Rasburicase toxicity

Answer 20

hemolysis in GGPD deficient patients, methemoglobinemia, acute renal failure and anphylaxis have been observed.

Question 21

Uricosuric agent (probenecid) and sulfinpyrazone MoA

Answer 21

competitively inhibit active reabsorptino of urate by primarily URAT-1 in the proximal tubule of the nephorn to increase urate excretion. Low dose only inhibit active secretion ( a more sensitive system) of urate to cause UA rentention.

Question 22

Uricosuric agent (probenecid) and sulfinpyrazone Toxicity

Answer 22

GI irritation with aggravation of peptic ulcere (sulfinpyrazone > probenecid)

uricosuric agents increase the UA concentration in urine by inhibiting reabsoprtion. To minimize intrarenal urate stone formation, fluid intake should be increased and the urine can be alkalinized (bicarbonate) when initiating therapy.

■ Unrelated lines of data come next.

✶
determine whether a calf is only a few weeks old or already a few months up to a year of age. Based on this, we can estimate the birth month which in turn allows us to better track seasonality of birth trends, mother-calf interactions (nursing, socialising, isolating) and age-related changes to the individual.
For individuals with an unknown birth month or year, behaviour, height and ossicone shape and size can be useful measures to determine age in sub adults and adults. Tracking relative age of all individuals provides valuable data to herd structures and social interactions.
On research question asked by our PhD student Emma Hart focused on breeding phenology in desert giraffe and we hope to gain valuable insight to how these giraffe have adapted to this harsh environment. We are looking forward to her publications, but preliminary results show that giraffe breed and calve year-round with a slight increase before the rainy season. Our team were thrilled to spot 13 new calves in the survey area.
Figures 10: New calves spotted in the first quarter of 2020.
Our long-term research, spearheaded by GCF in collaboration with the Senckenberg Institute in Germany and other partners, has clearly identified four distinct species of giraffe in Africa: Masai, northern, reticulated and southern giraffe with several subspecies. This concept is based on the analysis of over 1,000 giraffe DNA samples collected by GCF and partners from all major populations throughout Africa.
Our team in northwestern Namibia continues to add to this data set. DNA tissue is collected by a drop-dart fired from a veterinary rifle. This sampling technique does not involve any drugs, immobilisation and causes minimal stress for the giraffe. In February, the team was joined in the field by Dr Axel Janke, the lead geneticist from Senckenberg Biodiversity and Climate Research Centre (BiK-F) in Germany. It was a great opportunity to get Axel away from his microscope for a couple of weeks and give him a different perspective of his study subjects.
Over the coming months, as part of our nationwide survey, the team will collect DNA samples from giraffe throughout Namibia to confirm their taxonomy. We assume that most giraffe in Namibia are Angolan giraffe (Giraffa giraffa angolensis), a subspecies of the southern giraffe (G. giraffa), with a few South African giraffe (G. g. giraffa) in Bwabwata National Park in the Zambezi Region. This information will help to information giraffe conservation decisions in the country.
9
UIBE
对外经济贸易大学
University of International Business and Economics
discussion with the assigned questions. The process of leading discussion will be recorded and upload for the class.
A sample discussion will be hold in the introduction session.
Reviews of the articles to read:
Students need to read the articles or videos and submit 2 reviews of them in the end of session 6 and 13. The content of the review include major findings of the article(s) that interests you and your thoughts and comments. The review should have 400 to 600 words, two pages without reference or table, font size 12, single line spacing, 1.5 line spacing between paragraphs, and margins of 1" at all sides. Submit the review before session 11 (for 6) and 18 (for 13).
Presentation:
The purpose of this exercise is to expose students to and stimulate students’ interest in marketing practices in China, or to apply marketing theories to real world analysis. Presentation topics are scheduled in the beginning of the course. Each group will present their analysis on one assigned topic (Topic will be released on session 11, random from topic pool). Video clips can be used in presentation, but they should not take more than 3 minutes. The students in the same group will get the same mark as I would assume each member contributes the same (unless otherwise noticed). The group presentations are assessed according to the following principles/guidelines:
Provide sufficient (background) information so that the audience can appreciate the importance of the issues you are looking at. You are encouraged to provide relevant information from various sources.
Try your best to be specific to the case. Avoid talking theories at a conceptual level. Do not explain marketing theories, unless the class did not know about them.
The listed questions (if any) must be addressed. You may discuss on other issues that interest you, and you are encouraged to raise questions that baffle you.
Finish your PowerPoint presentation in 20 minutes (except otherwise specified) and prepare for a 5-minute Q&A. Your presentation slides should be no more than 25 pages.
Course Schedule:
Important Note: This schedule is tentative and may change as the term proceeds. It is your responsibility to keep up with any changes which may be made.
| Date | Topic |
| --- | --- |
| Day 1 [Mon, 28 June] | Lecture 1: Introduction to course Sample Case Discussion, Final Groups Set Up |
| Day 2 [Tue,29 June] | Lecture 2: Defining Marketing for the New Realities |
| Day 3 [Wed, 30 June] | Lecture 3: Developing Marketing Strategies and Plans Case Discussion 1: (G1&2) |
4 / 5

Although less frequently than allopurinol, uricosuric agents may precipitate an acute attack of gout and colchicine or an NSAID may be used prophylactically when initiating therapy

Question 23

Uricosuric agent (probenecid) and sulfinpyrazone: terapeutic

Answer 23

chronic gout

hyperuricemic states

sulfinpyrazone has been shown to decreased platelet aggregation and is an experimental agent in the prophylactic treatment of myocardial infarction

sulfinpyrazone not available in US

Benzbromarone: increases urate excretion without urate retention. maybe used in patients with decreased renal function or paitnets allergic to probenecid or sulfinpyrazone. In use in europe.

Question 24

NSAIDS

Answer 24

effective to decrease inflammation (excepte acetaminophen) and reduce pain in acute attacks of gout. Although NSAIDS are effective, indomethacin, naproxen and sulindac are the only FDA approved NSAIDS to treat acute attacks of gout. Aspirin should be avoided in gout patients because at normal doses, aspirin decrease urate secretion d at high doses aspirin increase the risk of renal calculi. In acute attacks of gout, NSAIDS or glucocorticoids may be preferred to colchiicine in elderly paitnets with cardiac, renal or GI disease

Question 25

Glucocorticoids

Answer 25

used for acute gout when other conventional therapies fail to control an acute attak or in elderly paitents where colchicine should be avoided.